### Page extract

I wouldn’t think it was much to do with the public getting bored with a new publisher. I suspect most readers take very little notice of who publishes the books they like to read?
I think for example that the economic circumstances of the mid to late 805 were a big part of why McPhee Gribble merged with (co-publishing) and was then taken over by Penguin.
I remember being disappointed by that.
Yes, it was very sad. Gribble went on to establish – help establish – Text, which seems to be going well. Different times? Lessons learnt? Different management? Combination of all probably.
I have Nettie’s book!
I had to search for it for ages before I found a copy.
It’s very small, only 59 pages, but it’s a treasure.
Oh lovely, Lisa. It’s interesting they published an essay … though I suppose it’s like those little essays commissioned and published over recent years by Black Inc (I think?) On resilience, On passion, etc.
I have this too but in the UQP anthology. It would be lovely to have on its own.
Quite apart from the content, the best thing about it is that the index of authors lists heaps of authors I’ve never heard of, though it omits Dorothea Mackellar who gets s mention on p.52, plus it has a list of ‘some of’ the authors that Lothian publishes. I don’t recognise many of them either.
How great … an indexed essay. I guess indexes though are always going to have errors but missing Mackellar is a big one!
Well, yes and no.
I read McKellar’s bio, and really, apart from That Poem, her work wasn’t up to much.

### Set of tasks
**a.** Decide whether each statement agrees with the comment thread on Australian publishing above. For each, answer yes or no and quote the deciding words from the thread. (i) The book one commenter owns runs to only 59 pages. (ii) The book's index of authors includes Dorothea Mackellar. (iii) Gribble helped establish Text.
**b.** Extend the comment thread on Australian publishing, starting right after its last comment.

### Supplied material
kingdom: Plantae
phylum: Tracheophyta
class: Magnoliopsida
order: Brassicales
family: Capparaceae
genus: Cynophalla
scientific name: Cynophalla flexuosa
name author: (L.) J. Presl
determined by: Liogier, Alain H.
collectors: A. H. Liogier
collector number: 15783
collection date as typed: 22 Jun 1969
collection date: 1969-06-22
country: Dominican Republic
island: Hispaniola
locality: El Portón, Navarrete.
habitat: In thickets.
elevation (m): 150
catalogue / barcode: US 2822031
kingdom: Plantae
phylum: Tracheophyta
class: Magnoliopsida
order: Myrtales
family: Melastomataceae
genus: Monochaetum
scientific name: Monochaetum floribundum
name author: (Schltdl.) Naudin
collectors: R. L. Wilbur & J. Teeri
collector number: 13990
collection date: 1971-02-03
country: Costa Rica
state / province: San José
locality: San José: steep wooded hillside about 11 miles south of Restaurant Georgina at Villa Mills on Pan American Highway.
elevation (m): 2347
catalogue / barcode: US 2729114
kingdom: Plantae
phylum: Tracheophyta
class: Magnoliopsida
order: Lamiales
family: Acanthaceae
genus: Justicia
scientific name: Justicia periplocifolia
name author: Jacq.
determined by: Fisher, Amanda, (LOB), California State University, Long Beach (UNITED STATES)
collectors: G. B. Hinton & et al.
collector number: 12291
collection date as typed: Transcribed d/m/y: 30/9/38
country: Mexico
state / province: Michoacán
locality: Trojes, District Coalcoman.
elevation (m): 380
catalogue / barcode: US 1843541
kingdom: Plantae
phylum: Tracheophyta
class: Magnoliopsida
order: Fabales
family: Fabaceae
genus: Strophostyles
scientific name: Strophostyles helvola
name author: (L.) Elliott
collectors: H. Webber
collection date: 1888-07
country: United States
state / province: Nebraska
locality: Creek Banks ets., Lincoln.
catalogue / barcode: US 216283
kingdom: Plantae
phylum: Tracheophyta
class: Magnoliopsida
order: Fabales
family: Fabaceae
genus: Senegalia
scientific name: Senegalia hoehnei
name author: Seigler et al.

### Answer section
**a.**
(i) Yes: "It’s very small, only 59 pages, but it’s a treasure."
(ii) No: "though it omits Dorothea Mackellar who gets s mention on p.52"
(iii) Yes: "Gribble went on to establish – help establish – Text, which seems to be going well."

**b.**
See Nettie’s thoughts https://anzlitlovers.com/2023/09/23/her-sunburnt-country-2023-by-deborah-fitzgerald/
Yes, I’ve read a few critiques of Mackellar’s works, and gathered the same. A one-hit wonder! But, regardless of that, she is a figure in Aus Lit so people will be interested in Palmer mentioning her, won’t they?
I looked up what I had written about Lawson previously and found “In this period, immediately before the Great War, Lawson had published a prose volume “The Rising of the Court” and a book of verses “Skyline Riders””, which sounds like they might be his two Lothian books. He was pretty ill by this time and Lothian was taking a calculated risk relying on him to come up with the material on time.
Sorry Bill, but I believe it was the two works published in 1913 that were Lothian. They were first published in England I think under the Standard Publishing imprint and then in 1916 under the Lothian. The Poetry one was For Australia and Other Poems (1913)and the short stories was Triangles of Life and Other Stories (1913).
My mistake! On Trove just now I found a mention of “The Rising of the Court” in 1910, published by Angus & Robertson
There was a lot going on around with him around then, Bill, so no apologies necessary.
That’s funny that Nettie Palmer won 25 pounds way back when. Today, a short story published in The New Yorker will get you around $7,500.
This seems to perfectly summarise how delightful a research binge can be, one sets out with a goal but then one things leads to another and another and…but it’s all to the good.
In AustLit, do you pronounce the first ‘t’? In the early online bookgroups I was part of a group dedicated to what some, there, called AussieLit, but maybe that’s not commonly used IRL?
You are perfectly right about research Marcie. Love it.
Re AustLit, no, I normally would pronounce it 0ZLIT (And spell it AusLit) but this is a particular project-cum-website. I don’t know how they pronounce it but if I said it I would probably say the ”t” to differentiate it from the generic description.
Ahhh, thank you. Just the details I craved.
Always glad to satisfy your cravings Marcie.